Bien que Abdennour Zahzah ait banni toute spectacularité au plan formel dans son premier long métrage de fiction, il ne l’a cependant pas totalement évacuée en l’affublant d’un titre à rallonge, pour ne pas dire kilométrique, soit près de trente mots.
Chroniques fidèles survenues au siècle dernier à l’hôpital psychiatrique Blida, Joinville, au temps où le docteur Frantz Fanon était chef de la cinquième division entre 1953 et 1956, c’est même un avertissement à tout spectateur qui s’attendrait à voir un flamboyant et épique biopic sur Frantz Fanon auquel, d’ailleurs, Zahzah a précédemment consacré un documentaire, Mémoire d’asile, un 54 min en 2002, un genre dans lequel il excelle comme dans son superbe L’oued, l’oued.
Cependant, dans ce nouvel opus, le réalisateur ne s’est préoccupé que d’une des périodes marquantes de la vie de Fanon, celle où il était chef de division à l’hôpital psychiatrique qui porte aujourd’hui son nom. La sobriété adoptée lui a même fait rejeter le souci de faire appel à quelques têtes d’affiches que ce soit dans la distribution de ses personnages. Il a en outre poussé l’exigence à limiter le jeu de ses comédiens, hormis ceux campant le corps médical.
Les malades ont été réduits à d’errantes ombres fantomatiques. Il n’y a eu deux petites exceptions, l’une pour celui campé par Amel Kateb, et l’autre par un halluciné Rachid Benallal, deux internés dont les cas illustrent la perversité d’un système psychiatrique déshumanisant pour tous les malades, mais en outre ségrégationniste à l’endroit des colonisés, un système découlant en droite ligne d’un système colonial dont l’idéologie nie toute humanité à ses «patients».
Il s’agit de la sinistrement célèbre école psychiatrique d’Alger dont les méthodes étaient à l’opposé de celles pratiquées en France où s’était formé Fanon. «Selon les adeptes de cette école, les Algériens et les Noirs n’utilisaient qu’une petite partie de leur cerveau. Ils étaient donc, d’après cette thèse, violeurs, voleurs, impulsifs... Ces médecins ont donné un socle raciste pour défendre la colonisation. Aujourd’hui, les Israéliens utilisent les mêmes théories. Il y a quelques mois, le ministre de la Défense de l’entité sioniste avait qualifié les habitants de Ghaza d’animaux, de sous-homme », selon une déclaration de Abdenour Zahzah» (El Watan du 28 avril 2024).

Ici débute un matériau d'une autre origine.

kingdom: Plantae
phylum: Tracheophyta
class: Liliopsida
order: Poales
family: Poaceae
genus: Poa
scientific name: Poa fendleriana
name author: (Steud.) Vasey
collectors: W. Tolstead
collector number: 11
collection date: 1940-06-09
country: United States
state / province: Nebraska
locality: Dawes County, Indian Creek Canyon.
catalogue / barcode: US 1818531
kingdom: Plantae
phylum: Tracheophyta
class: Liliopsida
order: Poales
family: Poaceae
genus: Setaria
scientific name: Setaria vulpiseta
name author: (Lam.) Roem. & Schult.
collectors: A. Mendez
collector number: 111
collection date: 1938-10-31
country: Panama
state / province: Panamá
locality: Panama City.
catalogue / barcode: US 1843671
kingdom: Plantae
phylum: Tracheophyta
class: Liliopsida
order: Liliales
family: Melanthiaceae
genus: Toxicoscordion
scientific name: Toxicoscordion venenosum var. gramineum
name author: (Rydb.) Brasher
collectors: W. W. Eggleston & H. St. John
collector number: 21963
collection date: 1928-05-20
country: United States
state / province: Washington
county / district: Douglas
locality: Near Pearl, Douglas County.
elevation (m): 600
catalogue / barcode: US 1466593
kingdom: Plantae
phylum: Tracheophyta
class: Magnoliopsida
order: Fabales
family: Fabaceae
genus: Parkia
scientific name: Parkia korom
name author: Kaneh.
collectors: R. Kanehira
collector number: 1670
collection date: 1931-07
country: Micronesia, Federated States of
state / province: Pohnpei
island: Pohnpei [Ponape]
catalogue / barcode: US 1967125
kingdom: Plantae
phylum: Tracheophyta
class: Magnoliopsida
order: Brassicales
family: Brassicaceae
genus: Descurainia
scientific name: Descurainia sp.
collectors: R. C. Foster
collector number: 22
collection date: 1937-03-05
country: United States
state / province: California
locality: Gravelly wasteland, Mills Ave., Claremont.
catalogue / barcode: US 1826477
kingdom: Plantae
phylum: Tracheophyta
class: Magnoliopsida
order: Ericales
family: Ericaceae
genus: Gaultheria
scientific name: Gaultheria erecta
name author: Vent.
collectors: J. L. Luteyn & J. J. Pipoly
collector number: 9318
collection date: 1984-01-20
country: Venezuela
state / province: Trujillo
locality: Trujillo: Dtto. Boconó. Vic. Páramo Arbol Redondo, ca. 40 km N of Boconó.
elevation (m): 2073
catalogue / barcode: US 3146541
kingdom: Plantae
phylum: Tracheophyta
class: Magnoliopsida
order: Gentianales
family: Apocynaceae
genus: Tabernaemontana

De la sorte, dans le schéma actanciel du film, l’institution employant Frantz Fanon est érigée au rang de personnage antagoniste de Fanon puisque c’est contre lui qu’il va engager ses efforts pour l’annihiler.
Aussi, tout le conflit va passer par une ascétique mise en scène, par l’extrême fixité de ses plans, leur durée, leurs cadrages parfois sciemment décalés, sans perspectives, sans aucune ligne de fuite. L’atmosphère d’embastillement est ainsi plus que visuellement traduite. Elle est physiquement ressentie par le spectateur.
C’est d’ailleurs sur elle que s’ouvre le film, sur une femme, misérablement captive d’un espace concentrationnaire aux murs démesurément hauts, une séquence rappelant le cinéma expressionniste allemand soucieux d’insuffler une profondeur expressive à ses films, comme en particulier dans Le Cabinet du docteur Caligari de Robert Wiene, en 1920. La malade filmée, réduite à une chose informe, est en situation de détresse extrême. Elle passe des hurlements aux geignements comme une bête pleurerait. Il se greffe sur cette lugubre ambiance, comme choix de couleur, un terne noir et blanc, sans contraste ou quelque saturation que ce soit. Le spectateur est ainsi placé dans l’inconfort de ses habitudes de consommation cinématographique.
De la sorte, le film prend les contours d’un œuvre de type art et essai, cultivant une esthétique minimaliste sur fond de lenteur, à la façon de Un condamné à mort s’est échappé de Robert Bresson. C’est à l’ultime séquence du film que ce dernier prend une rafraichissante respiration, au moment où Salim Dada, campant jusque-là Abderrahmane Aziz, cède la place à ce dernier à travers un extrait d’une archive filmique. L’émotion monte de plusieurs crans tant ce rossignol a marqué la mémoire par ses apparitions à la télévision à la faveur des fêtes religieuses. Le public, rivé jusque-là dans ses fauteuils, se lève et applaudit à tout rompre. Le «message» est passé, Abdenour.